- [Data records]:
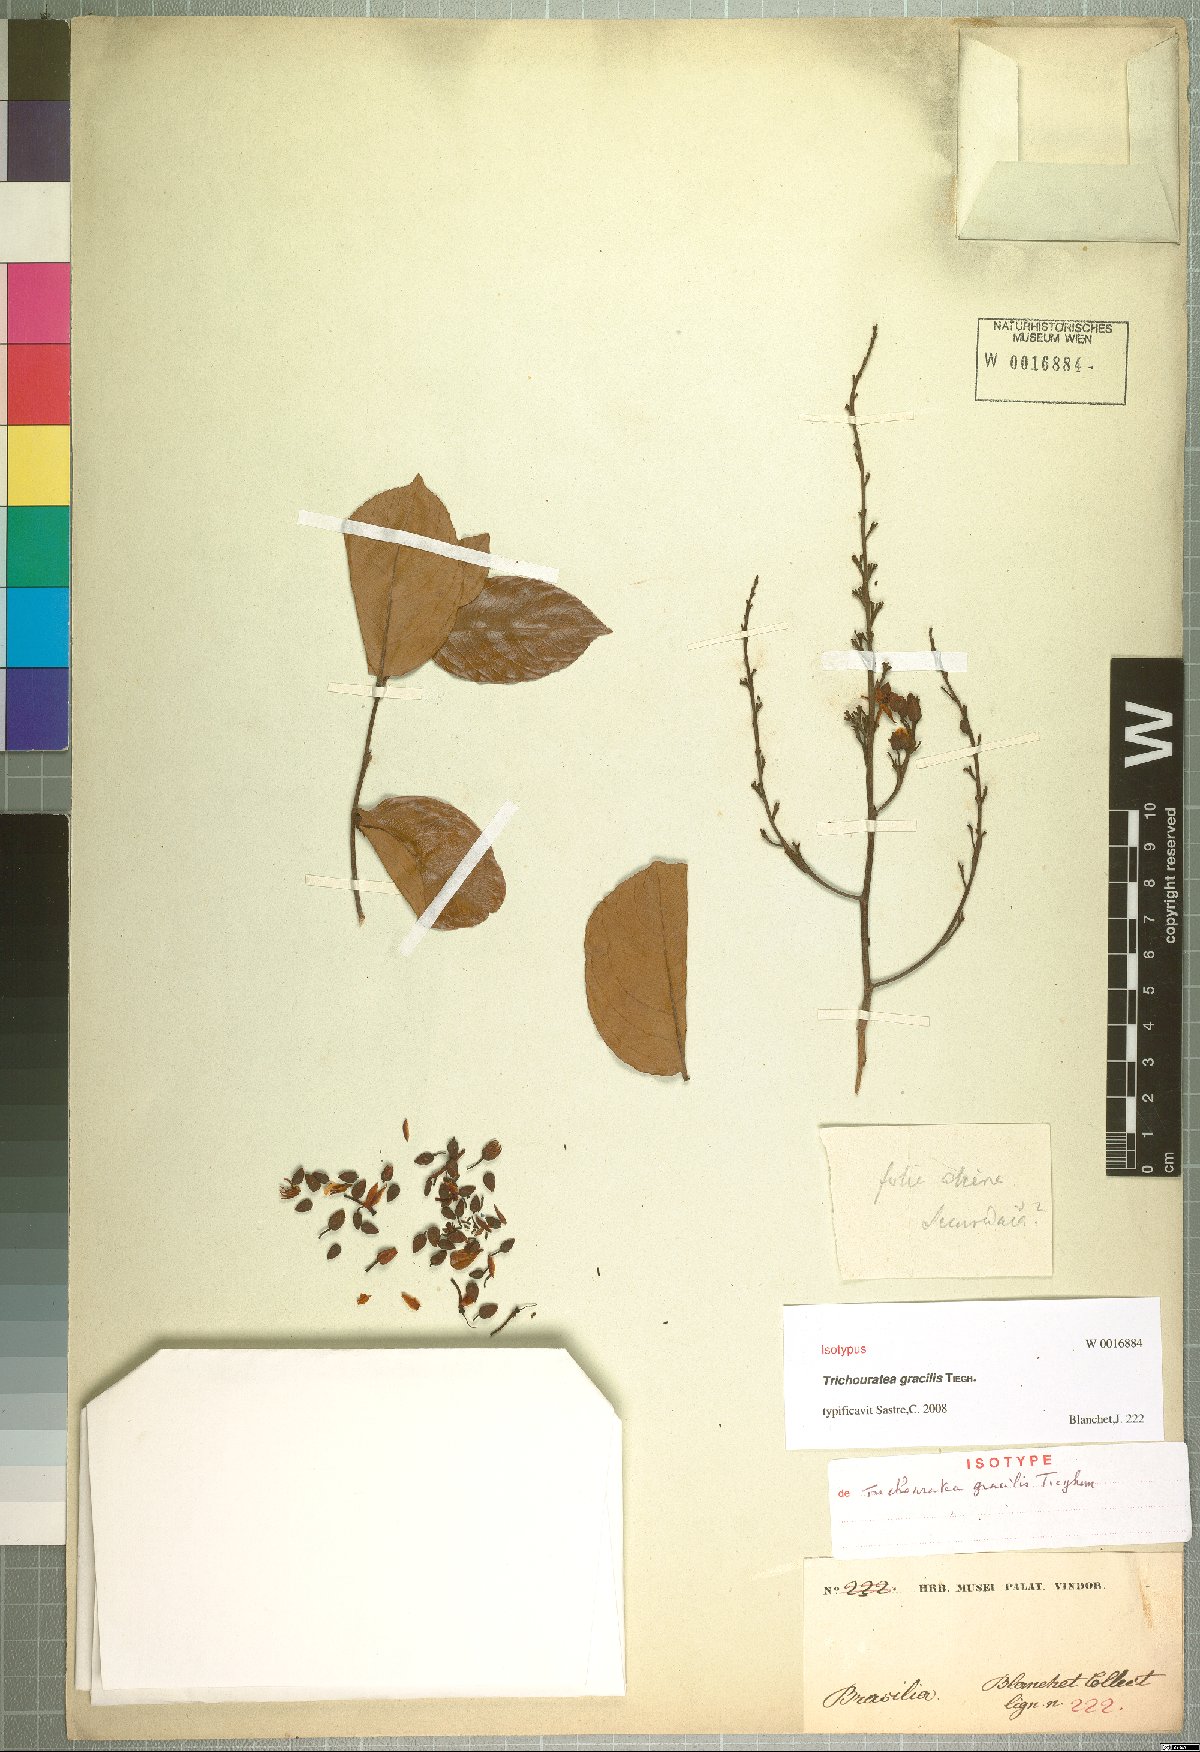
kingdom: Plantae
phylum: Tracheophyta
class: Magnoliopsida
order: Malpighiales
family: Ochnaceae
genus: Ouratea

...

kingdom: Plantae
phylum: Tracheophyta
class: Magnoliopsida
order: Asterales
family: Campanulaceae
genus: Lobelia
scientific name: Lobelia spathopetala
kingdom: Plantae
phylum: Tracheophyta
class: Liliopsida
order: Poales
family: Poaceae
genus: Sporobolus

* * *

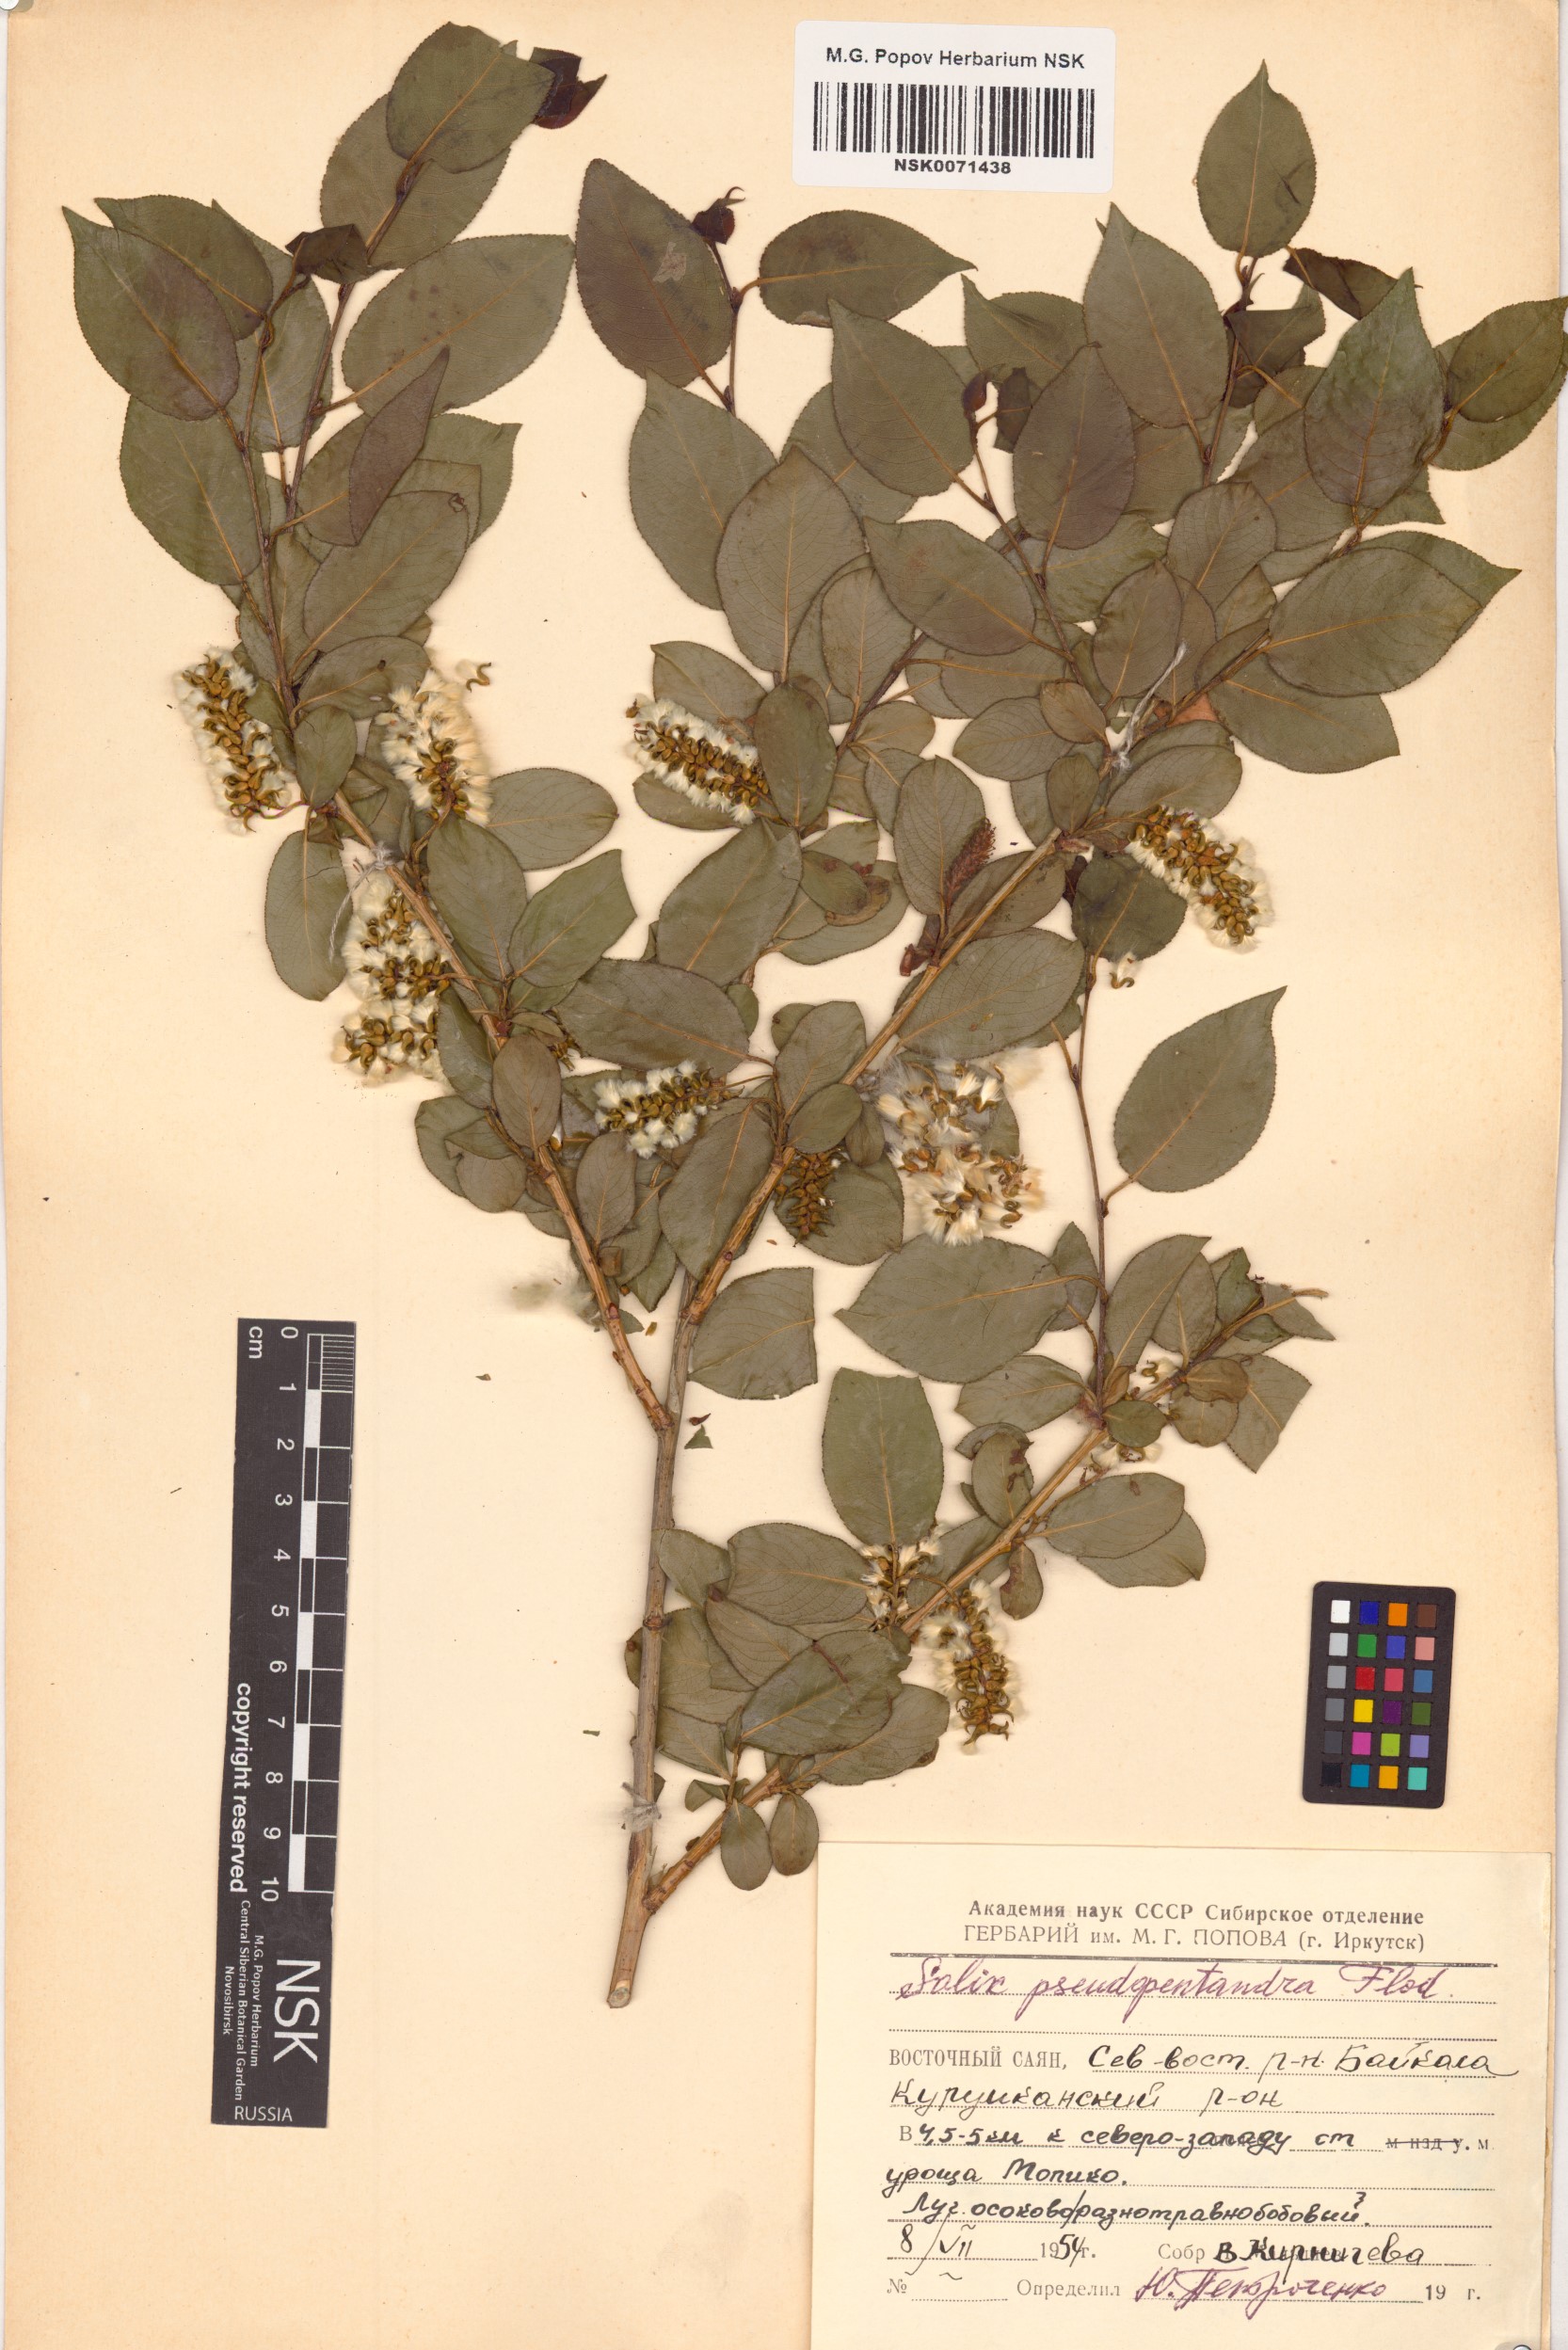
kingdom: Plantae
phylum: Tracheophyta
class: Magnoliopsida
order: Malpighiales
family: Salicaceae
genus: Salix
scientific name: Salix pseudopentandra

- [PROBLEM TO WORK ON]: Rewrite the rows from the line containing "family: Campanulaceae" up to and including the line containing "family: Poaceae", replacing "phylum" with "division" and leaving everything else unchanged.

- [SOLUTION TO THIS PROBLEM]:
family: Campanulaceae
genus: Lobelia
scientific name: Lobelia spathopetala
kingdom: Plantae
division: Tracheophyta
class: Liliopsida
order: Poales
family: Poaceae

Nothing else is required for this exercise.